Société

Achoura et les rites sataniques

À l’occasion de la fête de l’Achoura, célébrée dans la société musulmane, le dixième jour de l’année de l’Hégire, plusieurs pratiques de sorcellerie refont surface. Ainsi, pour conjurer le mauvais sort, soulager des souffrances, activer un commerce dont l’activité stagne, assurer la réussite d’un candidat dans un examen décisif, faciliter le mariage d’une fille avancée dans l’âge, prévenir ou éliminer un déséquilibre du bien-être physique, mental, social ou spirituel, la sorcière croit avoir le pouvoir, avec l’aide du démon, d’agir pour venir en aide de tous ceux qui font appel à ses services dans ces cas. Comme elle intervient pour le «bien», la sorcière, prétendant qu’elle a signé un pacte avec Satan, agit également pour faire du mal, la vengeance. Elle croit pouvoir rendre ses victimes sujettes à l’étouffement, au dépérissement, aux meurtrissures, aux contusions, aux douleurs, aux maladies, à la torture ou même à la mort. Chez nous, ces pratiques sataniques, qui se sont greffées dans la société marocaine depuis la nuit des temps, battent leur plein, pendant les dix premiers jours de l’année de l’Hégire, et notamment la veille du 10 Moharram, le jour de la commémoration de la fête de l’Achoura.
Durant cette période, avancent les sorcières, les esprits descendent du ciel pour favoriser l’aboutissement d’un acte préparé, par la sorcière ou la personne elle même, en suivant strictement les consignes transmises en ce sens dans les cercles des vieilles femmes. Parmi ces pratiques les plus connues, celle de la serviette, communément appelée «Charouita».
La formule consiste à brûler dans un «kanoun» la serviette ayant servi lors d’un rapport sexuel. Cette opération s’effectue après la prière d’Al Asr, au-delà de 16 heures. Ainsi, une fois les spermatozoïdes de l’homme s’allument au feu, ils dégagent un «bkhour» dont se sert la femme.
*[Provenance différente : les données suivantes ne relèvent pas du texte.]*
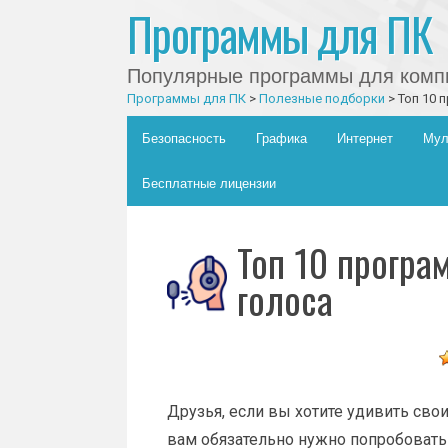
Программы для ПК
Популярные программы для компь
Программы для ПК
>
Полезные подборки
>
Топ 10 
Главное меню
Skip to content
Безопасность
Графика
Интернет
Мул
Бесплатные лицензии
Топ 10 програ
голоса
Друзья, если вы хотите удивить свои
вам обязательно нужно попробовать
Cette pratique de «charouita», dit-on dans ces milieux, pousse l’homme, qui déserte le lit conjugal, pour une raison ou une autre, à ne plus penser à un acte sexuel avec une autre. Cela revient à dire qu’il restera fidèle à sa femme, pourvu qu’elle renouvelle, à chaque occasion, cette pratique superstitieuse. La pratique du «kouboul», acceptation, surgit également à l’occasion de cet événement pieux. La personne, qui cherche à ce que ses demandes soient acceptables, dans le commerce, l’administration, le mariage, etc, prépare un «hijab» qu’elle porte toujours sur elle ou qu’elle accroche à une branche d’un arbre. Ce «hijab» est constitué d’un «écrit» et des morceaux bien déterminés de certaines plantes médicinales ainsi que d’autres produits exotiques. Pendant cette période, les lieux de la vente de certaines plantes médicinales «Laâchoub», utilisées dans ce sens, connaît une forte affluence des femmes.
Il faut dire que les origines de la sorcellerie remontent à la nuit des temps. Longtemps perçue comme inspirée du démon, elle n’est en fait que le reflet des craintes et des haines les plus poussées d’une société. L’Islam est une religion puissante qui ne laisse aucune place à ces pratiques sorcières. Pourtant elles se sont profondément greffées dans la société.